[TEXT PROVIDED Boundary: Start]

Romans 14: The Weaker Brother

Paul extends the principle into the mundane domain of dietary practice and holy days:

“It is good not to eat meat or drink wine or do anything that causes your brother to stumble”
 
-Romans 14:21

And:

“If your brother is grieved by what you eat, you are no longer walking in love. By what you eat, do not destroy the one for whom Christ died”
 
-Romans 14:15

The word Paul uses is apollue; “destroy.” The strong believer who flaunts his freedom and thereby causes the weak believer to sin against his own conscience is held responsible for that destruction. The influencer’s liberty is constrained by the influencer’s accountability.

James 3:1 and the Stricter Judgment for Teachers

Not many of you should become teachers, my brothers, for you know that we who teach will be judged with greater strictness.
 
-James 3:1

James makes explicit what the entire tradition implies: the teacher’s judgment is intensified precisely because of the breadth of influence. This parallels Pirkei Avot’s principle that the merit or guilt of the multitudes is hung on their teacher. The chapter goes on to compare the tongue to a small fire that sets ablaze an entire forest [James 3:5–6] and to a rudder that steers an entire ship [James 3:4]. Influence is disproportionate: a small cause produces vast consequences.

[TEXT PROVIDED Boundary: End]
[RECORDED DATA Boundary: Start]

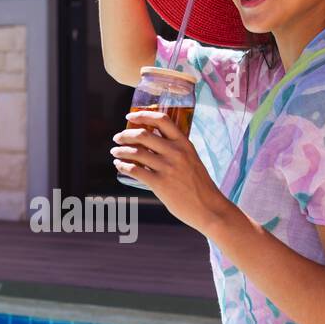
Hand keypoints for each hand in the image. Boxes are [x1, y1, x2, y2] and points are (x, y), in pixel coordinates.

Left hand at [111, 110, 233, 233]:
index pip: (162, 120)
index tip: (131, 116)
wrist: (209, 208)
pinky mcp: (159, 183)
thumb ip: (176, 151)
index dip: (143, 115)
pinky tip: (119, 166)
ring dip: (121, 150)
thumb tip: (153, 146)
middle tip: (118, 138)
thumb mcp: (192, 160)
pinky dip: (123, 166)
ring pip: (136, 152)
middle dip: (126, 134)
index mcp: (184, 144)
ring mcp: (167, 168)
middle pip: (143, 134)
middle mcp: (175, 152)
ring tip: (115, 152)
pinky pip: (134, 170)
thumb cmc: (200, 186)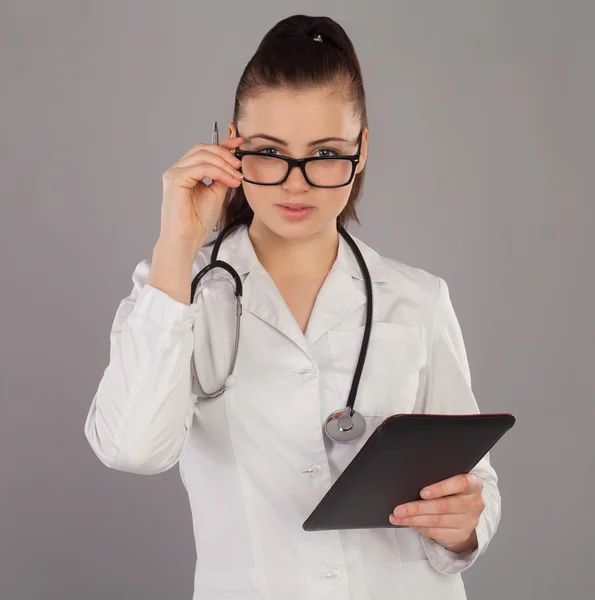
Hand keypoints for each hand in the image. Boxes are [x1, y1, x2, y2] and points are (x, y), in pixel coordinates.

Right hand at [159, 133, 244, 248]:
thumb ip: (221, 177)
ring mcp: (174, 173)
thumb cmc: (197, 222)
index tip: (240, 143)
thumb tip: (234, 164)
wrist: (186, 240)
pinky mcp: (175, 179)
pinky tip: (230, 181)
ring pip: (203, 156)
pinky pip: (202, 168)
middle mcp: (178, 170)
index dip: (223, 144)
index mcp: (186, 172)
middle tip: (240, 164)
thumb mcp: (216, 193)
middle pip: (203, 148)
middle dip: (225, 153)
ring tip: (237, 176)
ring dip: (225, 164)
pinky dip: (219, 172)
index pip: (204, 151)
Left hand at [389, 473, 484, 553]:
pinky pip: (437, 532)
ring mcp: (469, 521)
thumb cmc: (455, 489)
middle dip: (417, 508)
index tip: (422, 492)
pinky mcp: (461, 535)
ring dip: (414, 520)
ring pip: (437, 521)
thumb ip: (440, 478)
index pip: (461, 483)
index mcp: (474, 484)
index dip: (441, 488)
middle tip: (399, 509)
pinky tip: (410, 524)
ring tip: (398, 517)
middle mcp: (474, 503)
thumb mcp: (453, 480)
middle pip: (443, 506)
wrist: (469, 511)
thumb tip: (412, 481)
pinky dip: (420, 528)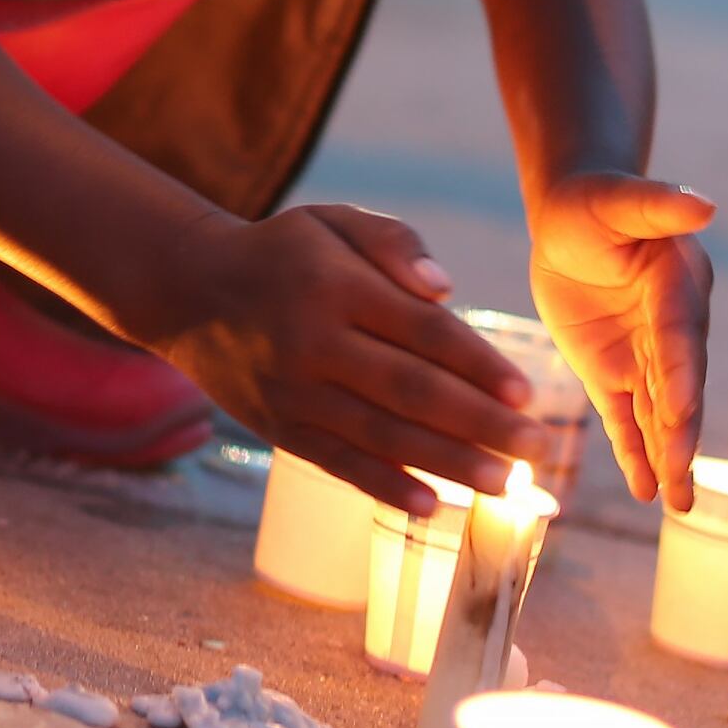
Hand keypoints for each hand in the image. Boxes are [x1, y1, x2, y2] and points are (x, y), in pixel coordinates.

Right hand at [149, 205, 549, 512]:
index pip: (424, 332)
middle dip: (480, 424)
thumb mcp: (333, 220)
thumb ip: (394, 242)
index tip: (527, 395)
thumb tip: (444, 291)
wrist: (191, 290)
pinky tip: (432, 507)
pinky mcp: (280, 427)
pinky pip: (338, 462)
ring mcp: (295, 391)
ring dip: (447, 464)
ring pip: (381, 434)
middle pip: (411, 391)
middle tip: (537, 449)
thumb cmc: (284, 253)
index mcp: (338, 286)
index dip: (479, 366)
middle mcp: (315, 342)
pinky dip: (384, 486)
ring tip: (504, 485)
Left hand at [526, 171, 714, 507]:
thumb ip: (655, 205)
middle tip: (682, 474)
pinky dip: (636, 455)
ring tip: (679, 503)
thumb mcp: (615, 199)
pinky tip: (647, 493)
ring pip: (659, 413)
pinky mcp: (615, 374)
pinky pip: (626, 420)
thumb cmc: (593, 201)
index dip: (681, 371)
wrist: (572, 221)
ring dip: (669, 456)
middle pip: (678, 385)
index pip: (679, 334)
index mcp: (676, 285)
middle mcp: (670, 328)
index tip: (681, 407)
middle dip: (680, 431)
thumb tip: (704, 205)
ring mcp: (645, 356)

[RECORDED DATA Boundary: End]

**TASK STATEMENT**
List every Bible chapter-and-verse reference cited in the passage on Romans 14 and James 3. The records are separate from the passage on Romans 14 and James 3 and are not part of it.

**ANSWER BELOW**
Romans 14:21
Romans 14:15
James 3:1
James 3:5–6
James 3:4